Andy Woodruff is a cartographer at Axis Maps - a small company that designs and builds custom web maps - and he is a board member of the North American Cartographic Information Society (NACIS).

Andy has created a series of maps which reveal the continent that you are actually looking at from any given coastline - with each coloured line showing the real direction you're facing:

Previous maps have tried to do this - from which Andy drew inspiration - but crucially they don’t take into account the curvature of the earth and the fact that coastlines are crooked.

For example, on the east coast of the US most people would assume they're looking out at Europe - but you could actually be looking at Africa, South America or Asia, depending on where you stand.

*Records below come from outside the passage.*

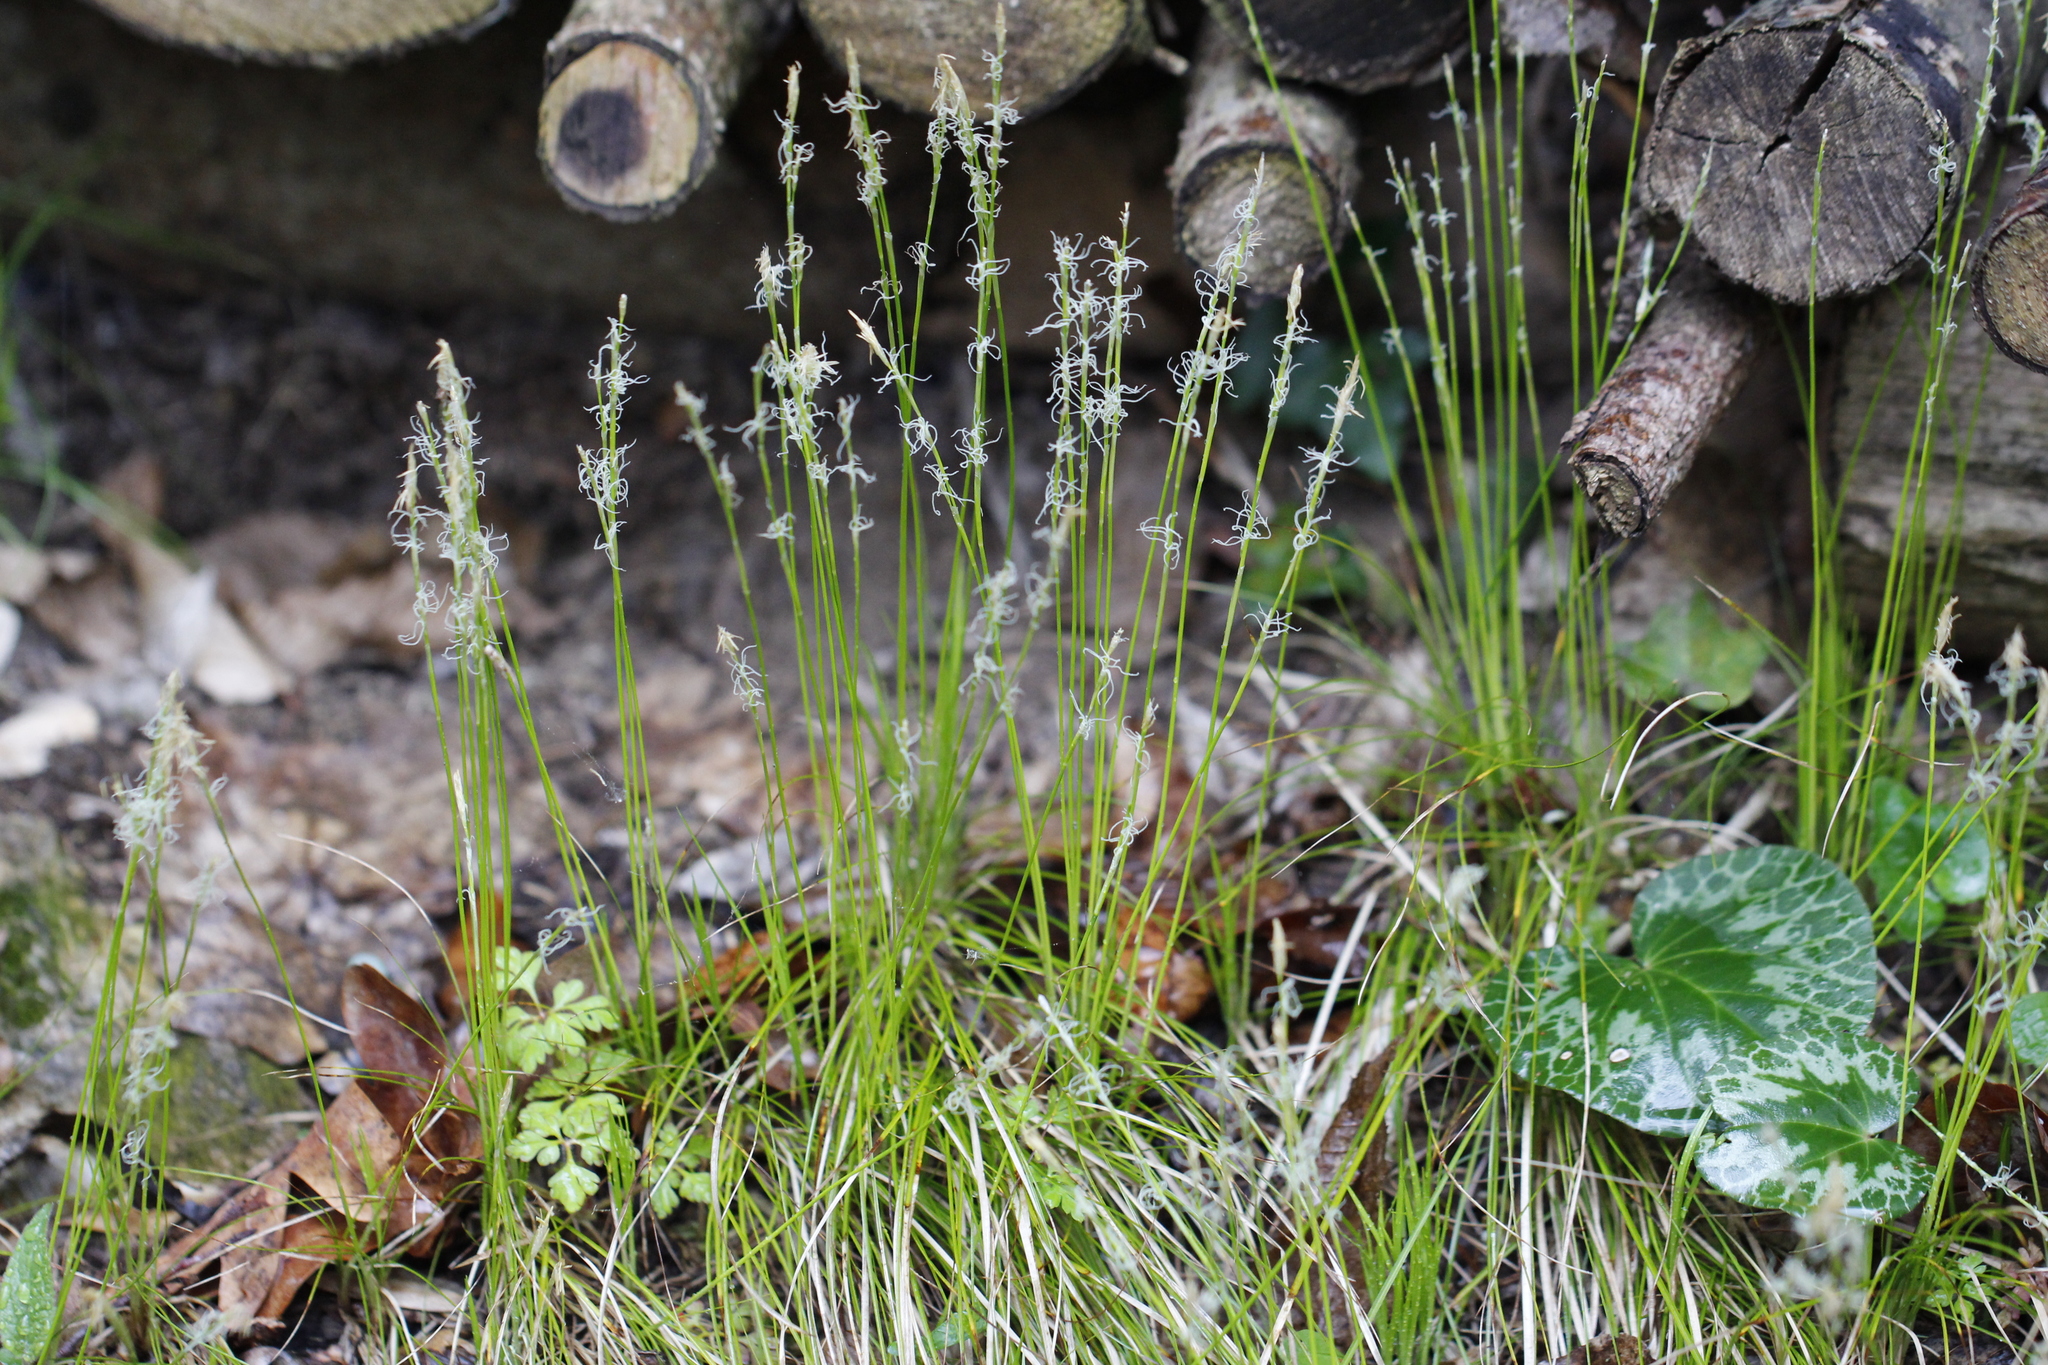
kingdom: Plantae
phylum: Tracheophyta
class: Liliopsida
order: Poales
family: Cyperaceae
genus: Carex
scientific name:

In fact, Andy worked out that from the number one beach in his life, 30th Street in Ocean City, New Jersey, he would be facing Brazil.

Andy told indy100:

The most surprising results to me are probably the lines between North America and Australia. I had no idea that was possible.

The busiest coastline is probably the Atlantic side of South America, which from various points can "see" every other continent.

As for the longest line, in my data it's probably one of those from North America to Australia.

Andy tells us that supposedly the longest straight line in the world in which you can sail is from Pakistan to Siberia, around the cape of good hope and the bottom of South America, then across the pacific.

But how does Andy make the maps?

The 'how' of these maps is a little messy, but in short I wrote some javascript code, specifically the D3 library, to make measurements and draw lines from a lot of coastline points, then finished up design work in Illustrator. It wasn't very efficient but it's what I know!

Andy says he's not sure what he has planned for is next project:

The fun ideas just kind of come up randomly.

His advice to budding cartographers is to "keep thinking geographically and to learn from examples of good maps you see, both in terms of design and technology."

If you do, who knows? Maybe one day you can make maps as gorgeously well-presented as his.